Food Festivals Through History
In ancient times, this day began a seven-day festival in honor of Ceres, the goddess of growing grain and of motherly love. She gave her name to the words cereal, as well as to the first-named asteroid. Her festival, which began being celebrated in the third century B.C.E., was called Cerealia. I wonder if Kellogg's and Post ever thought of bringing that back to life. Seven days of revelry about cereal! (Hmm. I guess we've answered that question.)
Music to Eat By
On this date in 1969, Simon and Garfunkel released The Boxer, the only national hit which makes reference to a certain kind of sandwich. It's in the first line.
Deft Dining Rule #51
If you arrive at a restaurant less than a half-hour before closing time, and the dining room has only a few people who are finishing up their meals, find another place to eat.
The Saints
This is the feast day of St. Zeno of Verona, one of many patron saints of fishermen.
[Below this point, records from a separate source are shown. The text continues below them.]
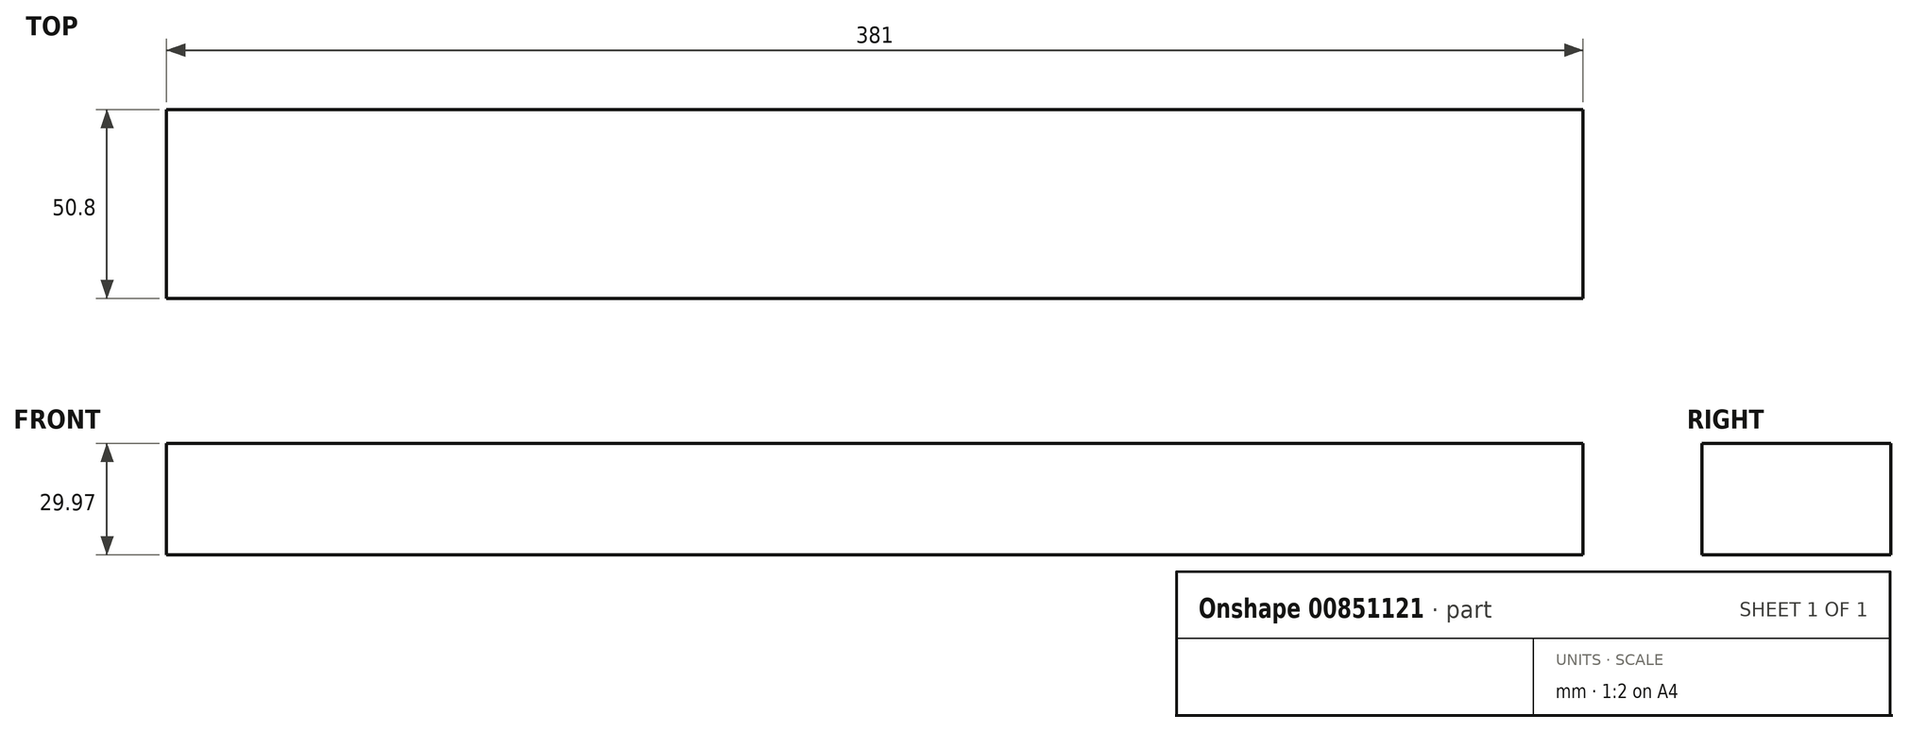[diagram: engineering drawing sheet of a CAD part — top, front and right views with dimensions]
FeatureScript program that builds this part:
annotation { "Feature Type Name" : "Feature", "Feature Type Description" : "" }
export const myFeature = defineFeature(function(context is Context, id is Id, definition is map)
    precondition{}
    {
        {
            var Q0;
            Q0=qCreatedBy(makeId("Top.planeOp"),FACE);
            var sketch = newSketch(context, id + "F0", { "sketchPlane" : qUnion([Q0])});
            skLineSegment(sketch, "E0.bottom", {"start": v(-191.13, 29.13) * mm, "end": v(189.87, 29.13) * mm});
            skLineSegment(sketch, "E0.top", {"start": v(-191.13, -21.67) * mm, "end": v(189.87, -21.67) * mm});
            skLineSegment(sketch, "E0.left", {"start": v(-191.13, 29.13) * mm, "end": v(-191.13, -21.67) * mm});
            skLineSegment(sketch, "E0.right", {"start": v(189.87, 29.13) * mm, "end": v(189.87, -21.67) * mm});
            skSolve(sketch);
        }
        {
            var Q0;
            Q0=makeQuery(id+"F0.imprint","IMPRINT",FACE,{"disambiguationData":[TD([[makeQuery(id+"F0.imprint","IMPRINT",EDGE,{"derivedFrom":sQuery(id+"F0.wireOp",EDGE,"E0.bottom")}),-1.0]])]});
            extrude(context, id + "F1", {"entities" : qUnion([Q0]), "depth" : 29.97 * mm, "offsetDistance" : 25.4 * mm});
        }
    });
He died today in 371 A.D.
Food Namesakes
Jean-Francois Paillard, a French classical music conductor, was born on this date in 1928. (A paillard is a thin, grilled slice of meat, in case you didn't catch the food connection.) Yung Wing, the first Chinese student to graduate from Yale University, arrived in the United States today in 1847. Howard Baker Sr., former Tennessee governor and U.S. Senator, was born today in 1902. William Cookworthy, a Quaker minister and pharmacist in England, got his life cooking today in 1705. He invented the first porcelain that didn't have to be imported from China to England. Guy Berryman, the bassist with the group Coldplay, was born in Scotland today in 1978.
Words to Eat By
"My mother was a good recreational cook, but what she basically believed about cooking was that if you worked hard and prospered, someone else would do it for you." — Nora Ephron.
Words to Drink By
"Champagne and orange juice is a great drink. The orange improves the Champagne. The Champagne definitely improves the orange." — Prince Philip, the Duke of Edinburgh.